A few months ago I was asked to give a speech. One of the things that writing books has given me is that I am not scared of public speaking any more as once you've talked to a group of 200 Year Tens, then no audience can scare you.
This was slightly different though. This was a speech to be filmed, a 'sort of TED talk' but one which had to contain some sort of 'Jewish Dream, Observation or Vision.' I almost said no. I was not sure that I had a Jewish Dream, Observation or Vision, and I am still not sure that I have one now.
But then I realised what I had to talk about and I knew I couldn't refuse. I wanted to give the talk that might have helped me nineteen years ago this week, when my son Daniel was stillborn. I wanted to talk about all the positive things that have been his legacy. I hoped that our experience would give some sort of comfort to other parents struggling with a more recent loss. My talk has Jewish content, but the themes and experiences are universal. It was, quite honestly, an absolute joy to have a chance to talk about Daniel. I don't do it very often any more.
Writing has been a great part of his legacy. Other bereaved parents run marathons or fund-raise, I write books.And writing books, and seeing them go out into the world has been an immense comfort, therapy if you like, which helps me feel that an unexplained and untimely death was not completely without meaning.

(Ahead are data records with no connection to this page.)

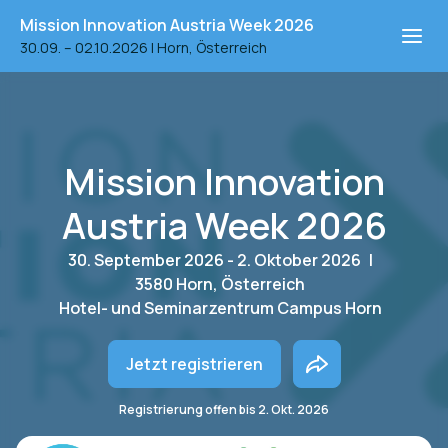
Mission Innovation Austria Week 2026
30.09. – 02.10.2026
|
Horn, Österreich
Mission Innovation
Austria Week 2026
30. September 2026 - 2. Oktober 2026
|
3580 Horn, Österreich
Hotel- und Seminarzentrum Campus Horn
Jetzt registrieren
Registrierung offen bis
2. Okt. 2026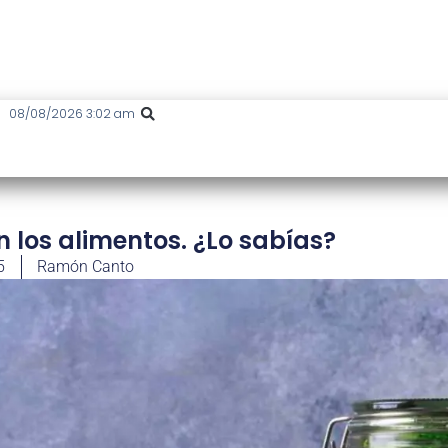
08/08/2026 3:02 am
n los alimentos. ¿Lo sabías?
5
Ramón Canto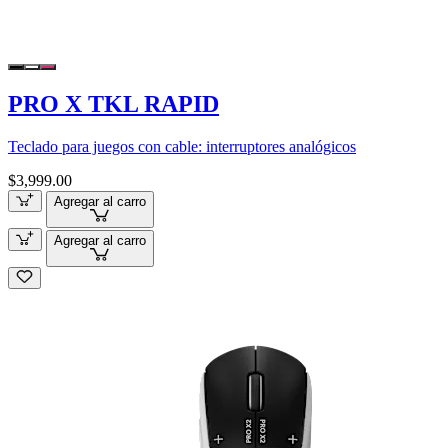
PRO X TKL RAPID
Teclado para juegos con cable: interruptores analógicos
$3,999.00
Agregar al carro
Agregar al carro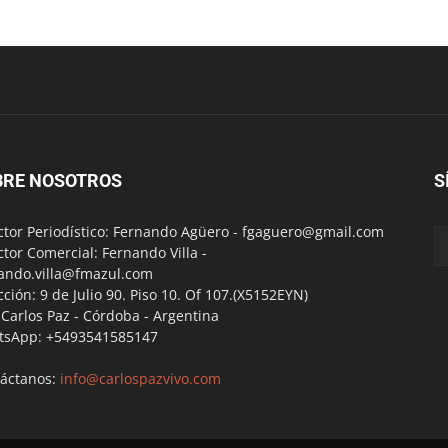
BRE NOSOTROS
S
ctor Periodístico: Fernando Agüero -
fgaguero@gmail.com
ctor Comercial: Fernando Villa -
ando.villa@fmazul.com
cción: 9 de Julio 90. Piso 10. Of 107.(X5152EYN)
a Carlos Paz - Córdoba - Argentina
tsApp: +5493541585147
áctanos:
info@carlospazvivo.com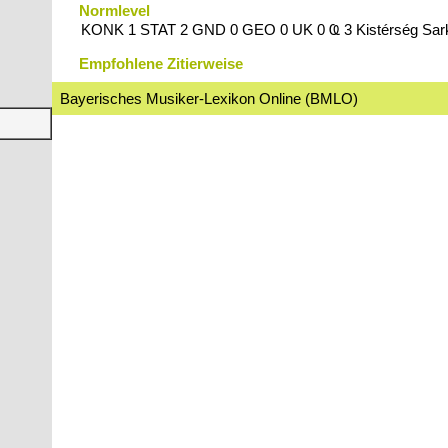
Normlevel
KONK 1 STAT 2 GND 0 GEO 0 UK 0 Ҩ 3 Kistérség Sar
Empfohlene Zitierweise
Bayerisches Musiker-Lexikon Online (BMLO)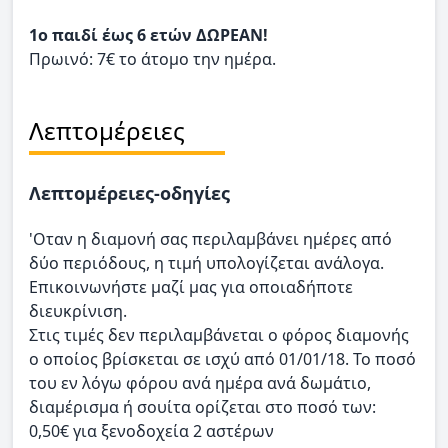
1ο παιδί έως 6 ετών ΔΩΡΕΑΝ!
Πρωινό: 7€ το άτομο την ημέρα.
Λεπτομέρειες
Λεπτομέρειες-οδηγίες
'Οταν η διαμονή σας περιλαμβάνει ημέρες από
δύο περιόδους, η τιμή υπολογίζεται ανάλογα.
Επικοινωνήστε μαζί μας για οποιαδήποτε
διευκρίνιση.
Στις τιμές δεν περιλαμβάνεται ο φόρος διαμονής
ο οποίος βρίσκεται σε ισχύ από 01/01/18. Το ποσό
του εν λόγω φόρου ανά ημέρα ανά δωμάτιο,
διαμέρισμα ή σουίτα ορίζεται στο ποσό των:
0,50€ για ξενοδοχεία 2 αστέρων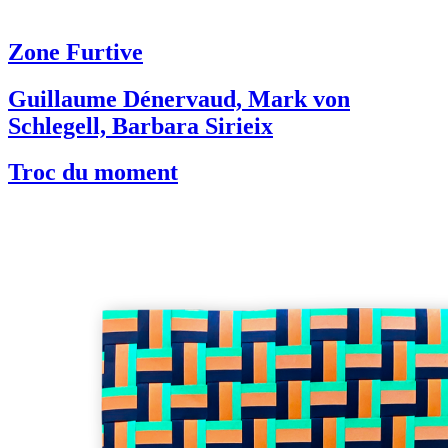
Zone Furtive
Guillaume Dénervaud, Mark von
Schlegell, Barbara Sirieix
Troc du moment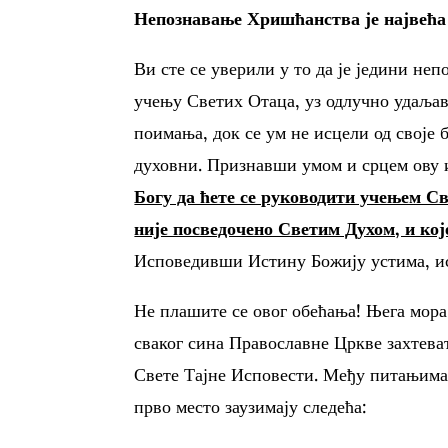
Непознавање Хришћанства је највећа 
Ви сте се уверили у то да је једини не
учењу Светих Отаца, уз одлучно удаљава
поимања, док се ум не исцели од своје 
духовни. Признавши умом и срцем ову и
Богу да ћете се руководити учењем Св
није посведочено Светим Духом, и ко
Исповедивши Истину Божију устима, исп
Не плашите се овог обећања! Њега мора
сваког сина Православне Цркве захтев
Свете Тајне Исповести. Међу питањима 
прво место заузимају следећа: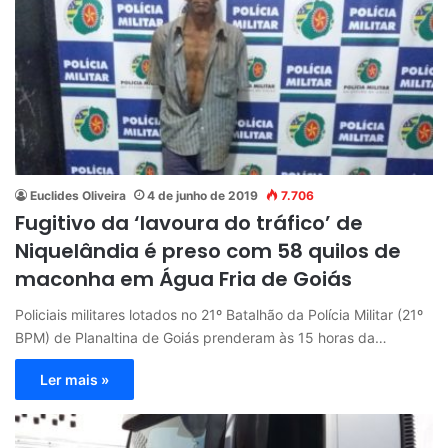
Euclides Oliveira
4 de junho de 2019
7.706
Fugitivo da ‘lavoura do tráfico’ de
Niquelândia é preso com 58 quilos de
maconha em Água Fria de Goiás
Policiais militares lotados no 21º Batalhão da Polícia Militar (21º
BPM) de Planaltina de Goiás prenderam às 15 horas da…
Ler mais »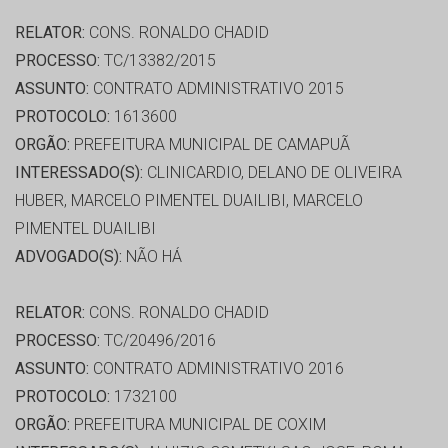
RELATOR:
CONS. RONALDO CHADID
PROCESSO:
TC/13382/2015
ASSUNTO:
CONTRATO ADMINISTRATIVO 2015
PROTOCOLO:
1613600
ORGÃO:
PREFEITURA MUNICIPAL DE CAMAPUÃ
INTERESSADO(S):
CLINICARDIO, DELANO DE OLIVEIRA
HUBER, MARCELO PIMENTEL DUAILIBI, MARCELO
PIMENTEL DUAILIBI
ADVOGADO(S):
NÃO HÁ
RELATOR:
CONS. RONALDO CHADID
PROCESSO:
TC/20496/2016
ASSUNTO:
CONTRATO ADMINISTRATIVO 2016
PROTOCOLO:
1732100
ORGÃO:
PREFEITURA MUNICIPAL DE COXIM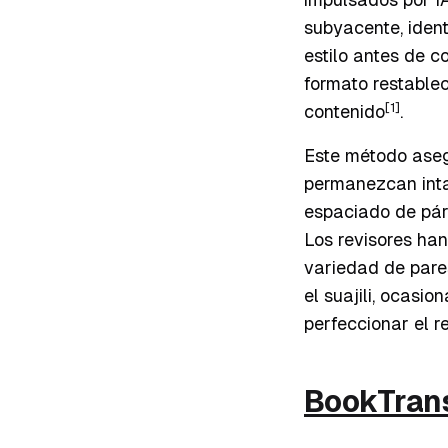
subyacente, iden
estilo antes de 
formato restablec
[1]
contenido
.
Este método asegu
permanezcan inta
espaciado de pár
Los revisores ha
variedad de pare
el suajili, ocas
perfeccionar el r
BookTrans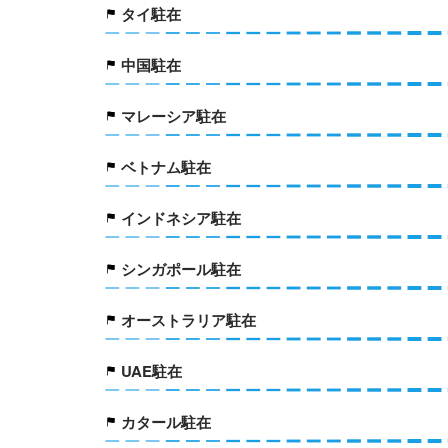
タイ駐在
中国駐在
マレーシア駐在
ベトナム駐在
インドネシア駐在
シンガポール駐在
オーストラリア駐在
UAE駐在
カタール駐在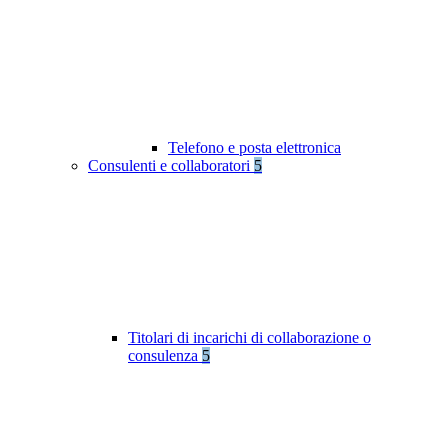
Telefono e posta elettronica
Consulenti e collaboratori
5
Titolari di incarichi di collaborazione o
consulenza
5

This is the video of my speech. It is ten minutes long. Don't feel that you have to watch it, but it would be nice if you could share it should you ever meet someone who is feeling that utter grim despair that is so easy to sink into when a baby dies. I felt like that for many years. It is a small miracle that I was able to pull myself out of it, and that is due in no small part to writing my books.
I'm not the only children's writer to have suffered this kind of loss. We are - quietly - "sisters in sorrow". Our books go out into the world and let us take a part in parenting children we will never meet, and that is a wonderful memorial to our own children that we scarcely knew but love so much.